(Beginning of Quoted passage)

A dungeon room seen from above featuring healing wells and glowing crystals. A goblin blacksmith shop is set up here.

The reward for besting the boss: equipment upgrades! The goblin blacksmith can bestow a damage-increasing buff on adventurers who can meet his price (and fill your coffers). To the right is a healing well, one of the many features you can research and place in your dungeon to either aid or hinder the heroes who come to explore it.

Individually, heroes are not especially powerful. Exploring your dungeon solo is a sure way to get oneself killed and gain the tycoon another soul to spend. The best way to dungeon delve is with a team of complementary heroes, of course, and that option does exist. Once unlocked, you will be able to build a tavern table in your dungeon that heroes can use to form parties of four. I have my table in my entrance room along with some potion dispensers so teams can come in prepped and ready to adventure. As they enter in random order, you may get parties composed of heroes of different tiers and different classes. It is funny when a Tier 1 hero sits down with three Tier 3 heroes. It's just like, okay, somebody's getting rushed! Heroes receive huge bonuses to health and damage for being in a party.

(End of Quoted passage)
(Beginning of Provided data)

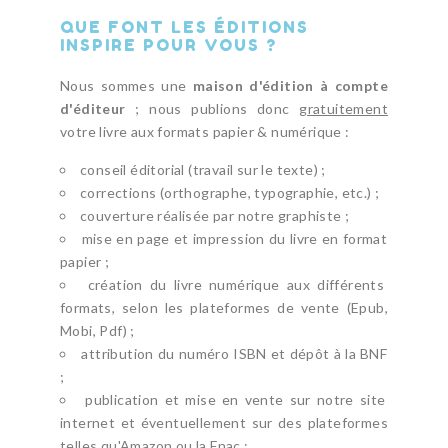
QUE FONT LES ÉDITIONS
INSPIRE POUR VOUS ?
Nous sommes une
maison d'édition à compte
d'éditeur
; nous publions donc
gratuitement
votre livre aux formats papier & numérique :
conseil éditorial (travail sur le texte) ;
corrections (orthographe, typographie, etc.) ;
couverture réalisée par notre graphiste ;
mise en page et impression du livre en format
papier ;
création du livre numérique aux différents
formats, selon les plateformes de vente (Epub,
Mobi, Pdf) ;
attribution du numéro ISBN et dépôt à la BNF
;
publication et mise en vente sur notre site
internet et éventuellement sur des plateformes
telles qu'Amazon ou la Fnac ;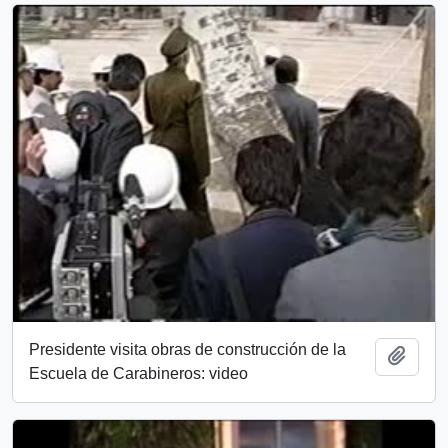
Presidente visita obras de construcción de la
Añadi
Escuela de Carabineros: video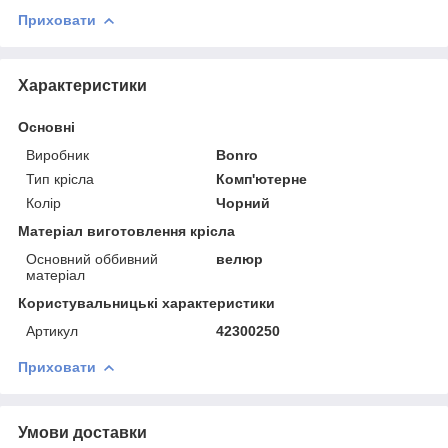
Приховати
Характеристики
Основні
Виробник
Bonro
Тип крісла
Комп'ютерне
Колір
Чорний
Матеріал виготовлення крісла
Основний оббивний
велюр
матеріал
Користувальницькі характеристики
Артикул
42300250
Приховати
Умови доставки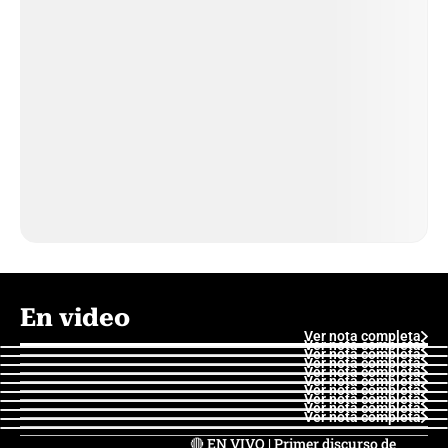
En video
Ver nota completa
Ver nota completa
Ver nota completa
Ver nota completa
Ver nota completa
Ver nota completa
Ver nota completa
Ver nota completa
Ver nota completa
Ver nota completa
🔴 EN VIVO | Primer discurso de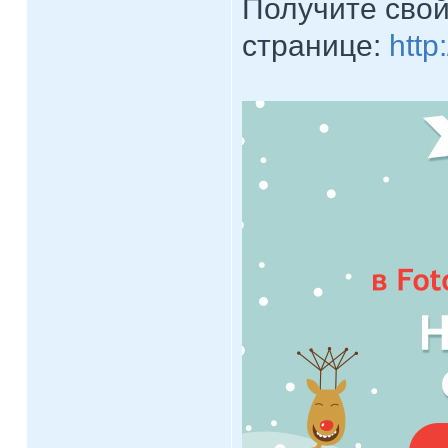
Получите свой
странице:
http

(End of Provided data)

• **Request 1**:
Extract the part of the dungeon passage from "A dungeon room" up to and including "to explore it.".
• **Request 2**:
Summarize the dungeon passage in two sentences.
• **Request 3**:
Answer these questions using the dungeon passage:
(a) What kind of buff does the goblin blacksmith give adventurers?
(b) How many heroes form a party at the tavern table?
(c) What did the writer place in the entrance room along with the tavern table?

• **Response area 1**:
A dungeon room seen from above featuring healing wells and glowing crystals. A goblin blacksmith shop is set up here.

The reward for besting the boss: equipment upgrades! The goblin blacksmith can bestow a damage-increasing buff on adventurers who can meet his price (and fill your coffers). To the right is a healing well, one of the many features you can research and place in your dungeon to either aid or hinder the heroes who come to explore it.

• **Response area 2**:
A goblin blacksmith in the dungeon offers a damage-increasing buff to adventurers who can pay his price, and features such as healing wells can be researched and placed to aid or hinder visiting heroes. Because heroes are weak on their own, a tavern table can be unlocked where they form parties of four, and being in a party gives them huge bonuses to health and damage.

• **Response area 3**:
(a) A damage-increasing buff.
(b) Four.
(c) Some potion dispensers.